А у меня вечные затыки. Для реализации своих идей мне приходится искать чужие руки, «абсолютных слухачей», подключать скрипача или профессионального композитора Карманова Павла, который на клавишах играет. И от этого, конечно же, происходят искажения [идей], которых я бы не хотел. В этом профессионализма мне не хватает.
— На большом юбилейном концерте вы собираетесь играть много последних вещей. Очевидно, речь идет о программе «Военные куплеты», которую исполняете уже давно. Будет ли наконец-то альбом?— Пока нет. Я не спешу, потому что вижу, что эти вещи не состоялись как общее для всех наших музыкантов явление. Они пока не получили собственной самостоятельности.
— Сейчас, когда год уже рядом идет настоящая война, у вас изменилось восприятие «Военных куплетов»?— У меня нет. Оно изменилось у окружающих. Например, мы собирались на фестиваль в Литву — теперь мы туда не едем. Там люди замолчали наглухо. (Смеется.) В нынешнем контексте.
— Воспринимают «Вежливый отказ» как милитаристский ансамбль?— Да, как проводник идей… (Смеется.)
— Почему военная тема вас так интересует?— В разное время она меня совершенно по-разному трогала. То завораживала с точки зрения ритма военной машинерии, сонористики военной промышленности: залпы орудий, скрежет гусениц, звуки моторов, кавалерии… А часто это просто думки про солдат, которые, например, на отдыхе или на морозе. Я тут недавно полежал под машиной на снегу и подумал: как же они воевали? Спали черт знает где, черт знает как, подкладывали елки, ветки, лапник. Часто думаю о том, какая была мощная мобилизация человеческих сил.
— А какие военные песни вам нравятся?— Те, где есть такой текст: «Трижды плюнем через левое плечо». (Смеется.) Что-то вот про летчиков мне нравится.
— Не могу понять эмоции. От ваших песен создается ощущение, что война — страшная вещь. При этом «Вежливый отказ» — группа ироничная, и вот сейчас про летчиков вы иронизируете. Как это уживается?— Ну, вот… Как-то это уживается. Это такой вот ироничный трагизм.
— Но не героизм?— Нет. Героичности нет в нашей музыке вообще. И, видимо, не может быть. Нет этого пафоса.

МАТЕРИАЛЫ К УПРАЖНЕНИЮ:

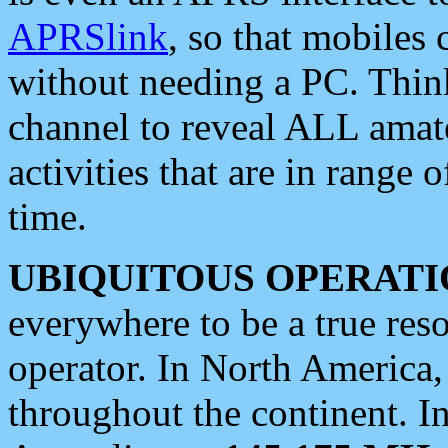
APRSlink
, so that mobiles
without needing a PC. Thin
channel to reveal ALL amate
activities that are in range o
time.
UBIQUITOUS OPERATI
everywhere to be a true res
operator. In North America
throughout the continent. I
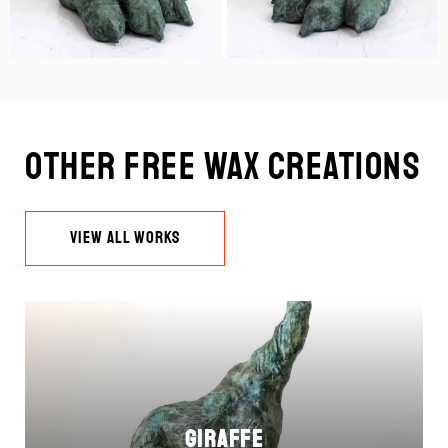
Other Free Wax Creations
VIEW ALL WORKS
Giraffe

СПИСОК ЗАДАНИЙ:
[1] Выведите без изменений отрывок интервью между словами «А у меня вечные» и «мне не хватает.» включительно.
[2] Соберите из записей все строки, в которых встречается слово «that», учитывая регистр букв.

ОТВЕТЫ К ЗАДАНИЯМ:
[1]
А у меня вечные затыки. Для реализации своих идей мне приходится искать чужие руки, «абсолютных слухачей», подключать скрипача или профессионального композитора Карманова Павла, который на клавишах играет. И от этого, конечно же, происходят искажения [идей], которых я бы не хотел. В этом профессионализма мне не хватает.

[2]
, so that mobiles
activities that are in range o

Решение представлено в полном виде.